Artigos de Braulio Tavares em sua coluna diária no "Jornal da Paraíba" (Campina Grande-PB), desde o 0001 (23 de março de 2003) até o 4098 (10 de abril de 2016). Do 4099 em diante, os textos estão sendo publicados apenas neste blog, devido ao fim da publicação do jornal impresso.
quinta-feira, 21 de abril de 2011
2536) Um vampiro, um troll e um marciano (21.4.2011)
Um vampiro, um troll e um marciano entram num bar e sentam no balcão. O vampiro pede um Bloody Mary, o troll pede cachaça com pólvora e o marciano pede um Martini. O barman serve os três e pergunta: “Vocês estão vindo de onde? De um baile de carnaval?” Um deles responde: “Não, estamos chegando da Inglaterra. Fomos participar de uma conferência acadêmica sobre horror, fantasia e ficção científica, na Universidade de Liverpool, centrado no tema Pesquisas Atuais em Ficção Especulativa’. O barman coça a cabeça, sem entender: “Sim, mas por que vocês três?” Outro deles responde: “Porque, para diluir um pouco a seriedade acadêmica do evento, a Universidade decidiu usar como título da conferência justamente a frase Um Vampiro, Um Troll e Um Marciano Entram Num Bar’. O barman dá de ombros: “Se é assim, não posso me queixar. Aqui tem entrado gente muito mais esquisita do que vocês”.

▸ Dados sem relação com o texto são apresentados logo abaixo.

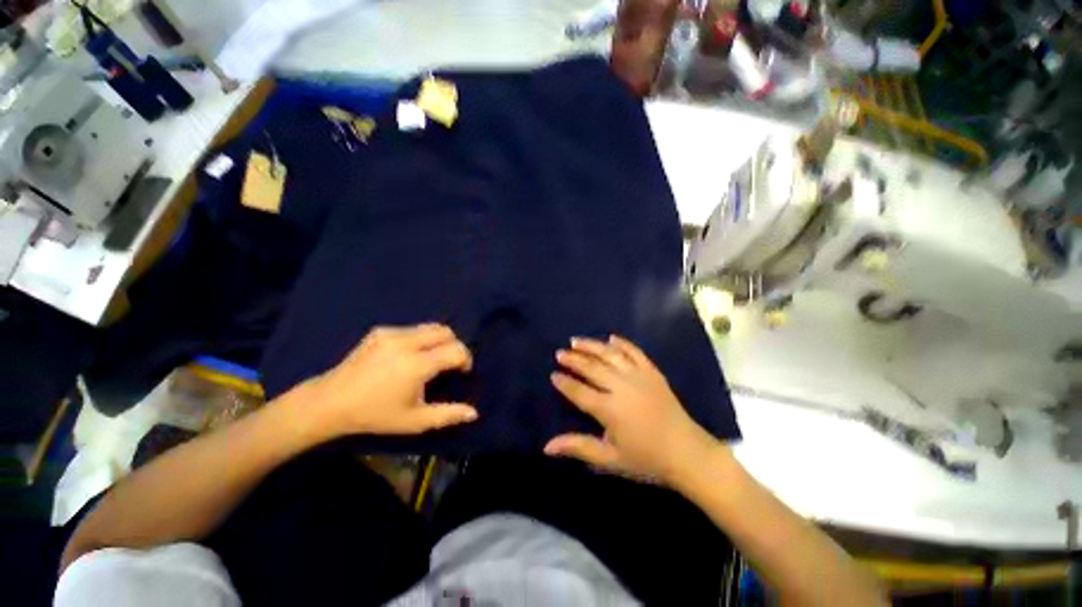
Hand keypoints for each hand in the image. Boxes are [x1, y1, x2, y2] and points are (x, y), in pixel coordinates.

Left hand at [305, 323, 477, 437]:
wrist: (330, 403)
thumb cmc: (375, 415)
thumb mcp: (414, 421)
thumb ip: (447, 415)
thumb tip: (474, 413)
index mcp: (417, 364)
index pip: (456, 350)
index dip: (466, 359)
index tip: (462, 372)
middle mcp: (407, 342)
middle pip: (446, 331)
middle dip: (454, 345)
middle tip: (448, 364)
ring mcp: (392, 333)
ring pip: (430, 327)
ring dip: (438, 341)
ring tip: (430, 359)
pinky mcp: (381, 330)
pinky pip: (412, 329)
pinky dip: (420, 339)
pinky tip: (407, 356)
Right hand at [545, 335, 718, 483]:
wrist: (687, 453)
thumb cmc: (646, 459)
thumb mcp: (609, 458)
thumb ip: (578, 447)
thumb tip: (547, 447)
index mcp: (609, 409)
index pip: (579, 391)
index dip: (564, 383)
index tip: (553, 374)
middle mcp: (621, 387)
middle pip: (592, 368)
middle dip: (573, 359)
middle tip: (560, 353)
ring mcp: (639, 377)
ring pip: (610, 355)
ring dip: (592, 346)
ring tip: (576, 341)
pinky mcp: (653, 373)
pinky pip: (635, 352)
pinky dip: (622, 343)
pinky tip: (611, 338)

O barman sou eu, mas não estou inventando nada: vi o título dessa conferência, anunciada para junho, no boletim periódico da Science Fiction Research Association, seguido da descrição: “Uma conferência de pós-graduação com o objetivo de promover a pesquisa das literaturas especulativas incluindo, mas sem se limitar a, ficção científica, fantasia e horror. Nossa meta é destacar alguns desenvolvimentos recentes na dinâmica deste campo, proporcionando uma plataforma para a apresentação de pesquisas de pós-graduados”.
Ou seja, é uma coisa séria, por mais brincalhão que seja o título. Isto é uma tônica do mundo acadêmico que pesquisa hoje a literatura fantástica. Uma certa descontração, uma criatividade que se mantém dentro dos limites da seriedade científica mas, digamos, sem muito terno-e-gravata. Na mesma página é anunciada outra para julho, em Albuquerque (Novo México, EUA), com o título Mythcon 42 – Monstros, Maravilhas e Menestréis: a Ascensão do Moderno Medievalismo, o que já diz o bastante.

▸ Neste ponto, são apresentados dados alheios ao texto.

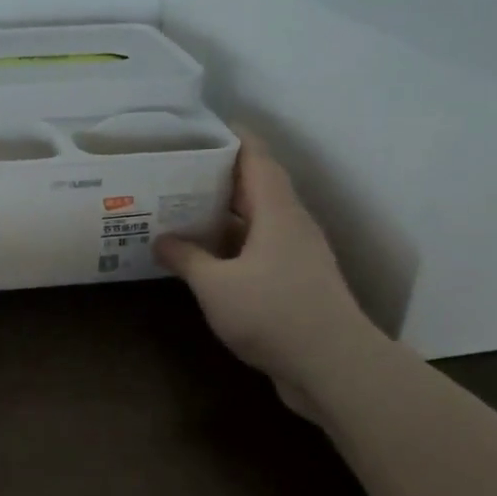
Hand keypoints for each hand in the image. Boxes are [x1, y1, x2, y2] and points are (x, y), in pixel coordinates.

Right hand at [154, 133, 374, 389]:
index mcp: (277, 211)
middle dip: (218, 175)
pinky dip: (232, 245)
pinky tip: (204, 257)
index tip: (201, 127)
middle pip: (256, 186)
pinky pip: (259, 250)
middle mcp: (291, 225)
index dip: (232, 137)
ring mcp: (297, 255)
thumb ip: (187, 258)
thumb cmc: (274, 313)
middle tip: (176, 169)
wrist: (335, 368)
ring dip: (223, 214)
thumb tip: (162, 240)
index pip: (256, 157)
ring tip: (181, 208)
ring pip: (257, 220)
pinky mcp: (296, 283)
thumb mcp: (216, 285)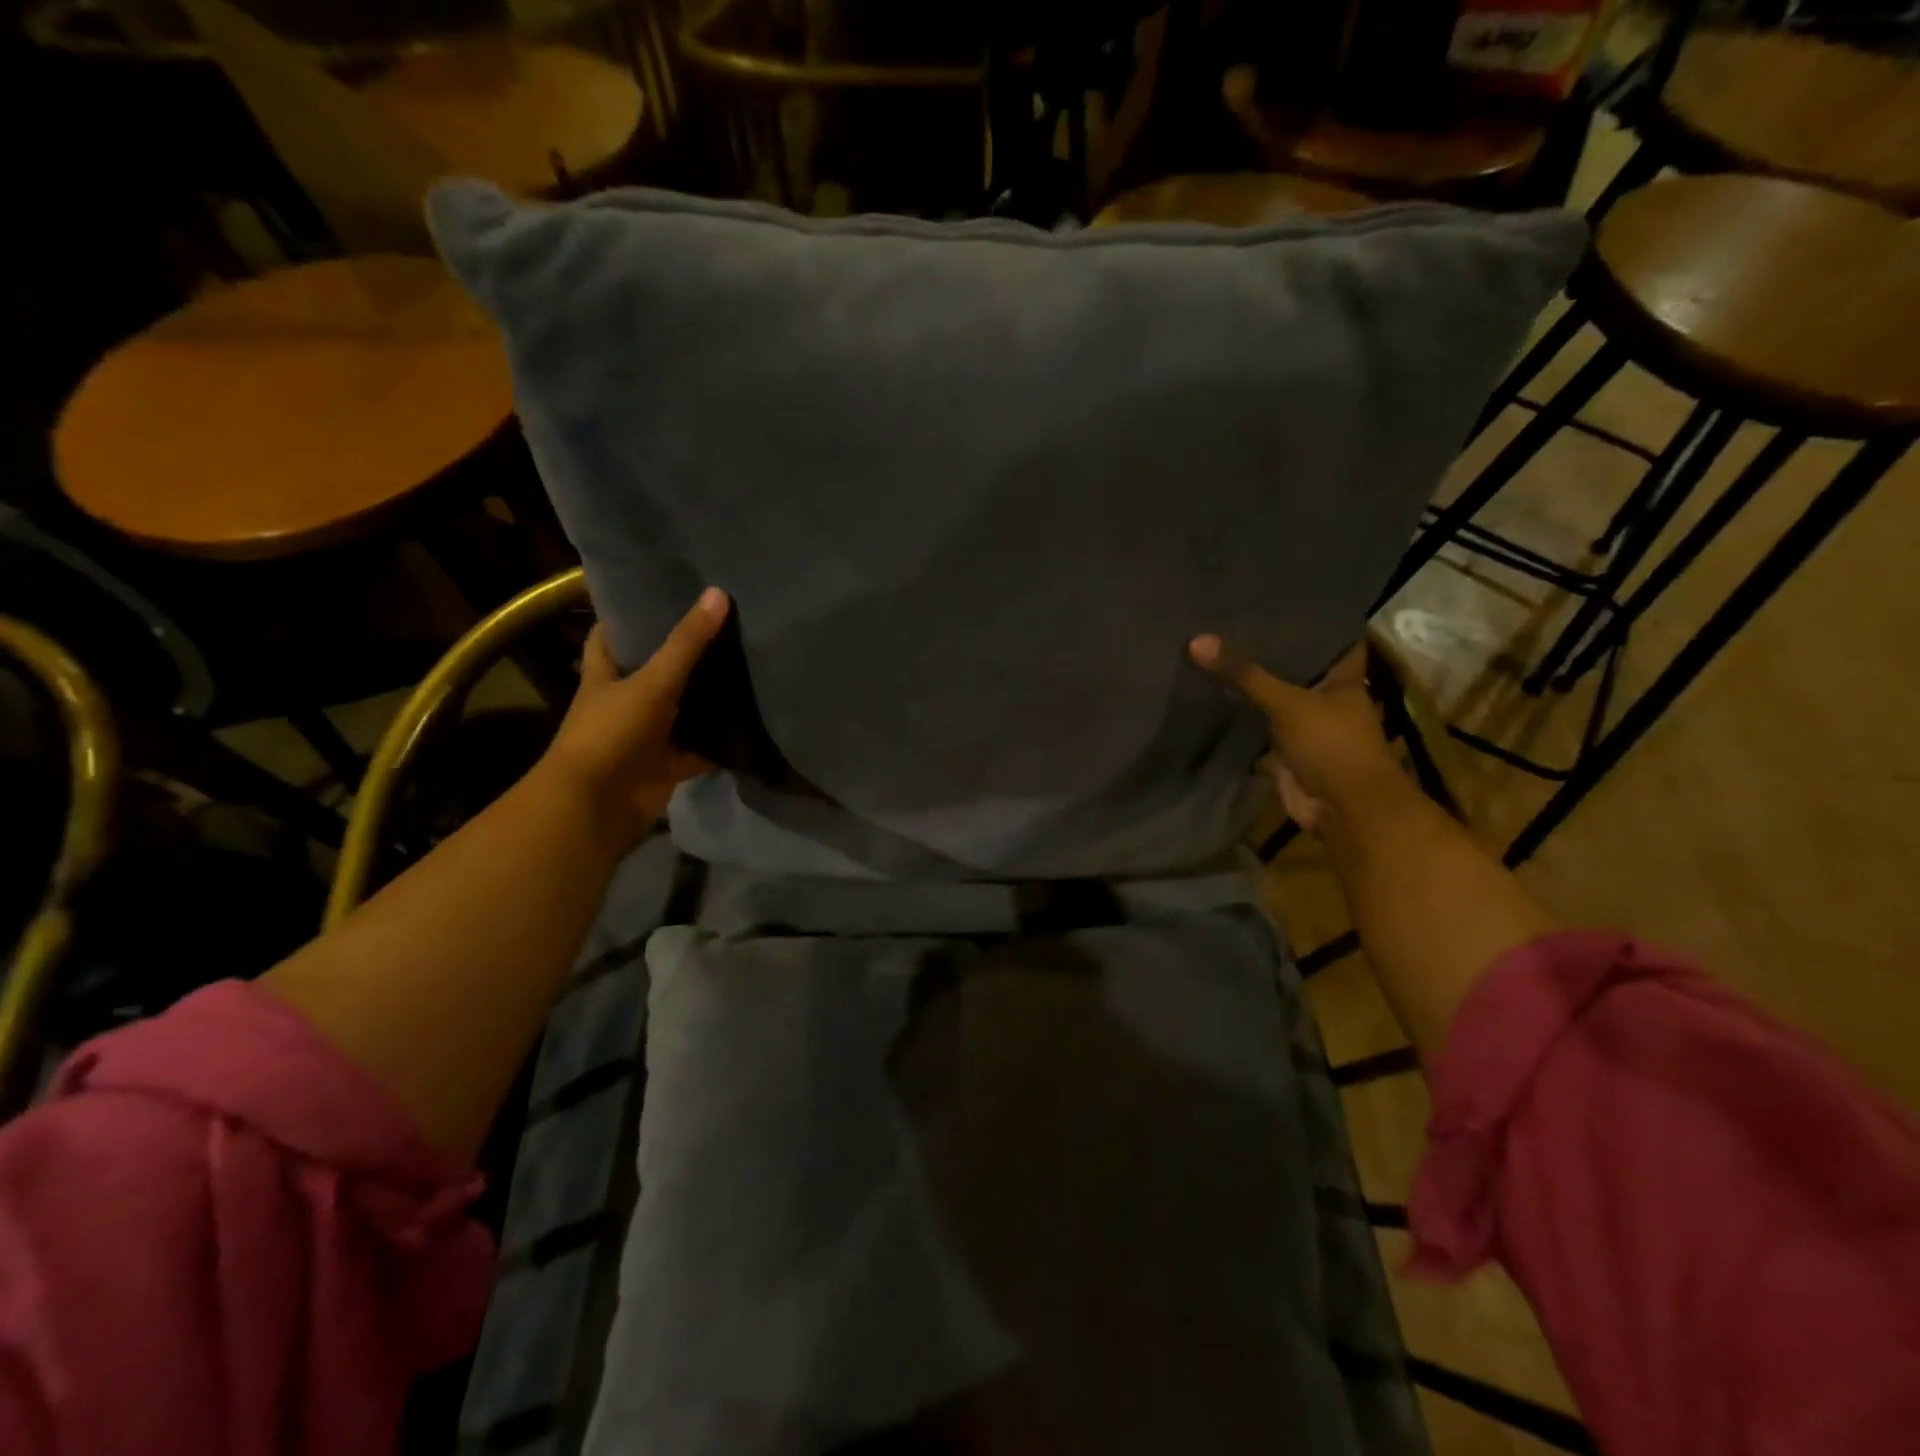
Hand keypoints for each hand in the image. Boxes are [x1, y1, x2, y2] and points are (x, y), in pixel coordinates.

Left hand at [537, 587, 729, 851]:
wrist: (597, 806)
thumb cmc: (611, 733)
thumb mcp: (652, 682)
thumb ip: (686, 643)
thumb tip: (718, 594)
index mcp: (606, 673)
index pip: (612, 633)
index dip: (631, 613)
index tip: (664, 592)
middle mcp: (625, 700)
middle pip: (655, 670)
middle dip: (683, 654)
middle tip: (724, 625)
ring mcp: (647, 734)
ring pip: (682, 710)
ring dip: (706, 698)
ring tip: (747, 665)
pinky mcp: (668, 764)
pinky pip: (700, 749)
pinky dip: (721, 743)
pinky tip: (752, 724)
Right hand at [1189, 634, 1403, 833]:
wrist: (1342, 808)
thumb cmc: (1331, 744)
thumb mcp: (1287, 702)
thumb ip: (1244, 674)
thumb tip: (1196, 640)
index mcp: (1342, 679)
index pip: (1332, 639)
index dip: (1312, 620)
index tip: (1281, 600)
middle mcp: (1325, 698)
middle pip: (1294, 669)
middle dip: (1267, 653)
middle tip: (1229, 623)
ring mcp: (1304, 727)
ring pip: (1272, 701)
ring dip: (1249, 689)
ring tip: (1212, 655)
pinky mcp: (1284, 753)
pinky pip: (1256, 732)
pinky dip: (1237, 723)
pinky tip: (1208, 701)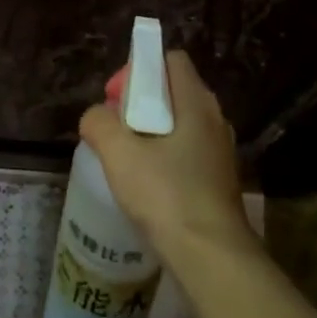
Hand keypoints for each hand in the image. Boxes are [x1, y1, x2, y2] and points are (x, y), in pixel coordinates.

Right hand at [79, 50, 251, 262]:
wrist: (212, 257)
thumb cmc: (166, 195)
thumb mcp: (119, 153)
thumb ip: (100, 123)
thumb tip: (96, 117)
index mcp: (196, 102)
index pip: (170, 59)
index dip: (138, 69)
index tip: (116, 99)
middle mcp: (214, 119)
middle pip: (172, 91)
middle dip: (138, 103)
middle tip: (115, 131)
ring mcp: (220, 151)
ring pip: (178, 124)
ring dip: (149, 133)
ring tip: (126, 161)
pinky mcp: (218, 180)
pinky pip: (185, 152)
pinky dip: (163, 157)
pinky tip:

Eu diria que um ponto-de-mutação decisivo na história da FC norte-americana e européia foi o surgimento de uma geração (que é mais ou menos a da minha faixa etária) de pessoas que leram esses gêneros desde a infância e, chegando à Universidade, resolveram dedicar a eles as suas pesquisas. Eles o fazem de todas as direções possíveis. Não são apenas professores de Literatura, são professores de História, de Antropologia, de Sociologia, de Psicologia, das Ciências Exatas em geral. A literatura fantástica lhes serve de plataforma para a produção de modelos teóricos, projeção de hipóteses, etc.
É um movimento que começa a acontecer no Brasil de uns dez anos para cá. Não se passa um mês sem que chegue ao meu conhecimento mais uma tese de mestrado ou doutorado, numa universidade brasileira, sobre a ficção científica e os gêneros vizinhos. Um vampiro, um troll e um marciano entram na lanchonete da faculdade e dizem: “Queremos três canudos”. O barman: “De refrigerante?”. Eles: “Não. Três diplomas”.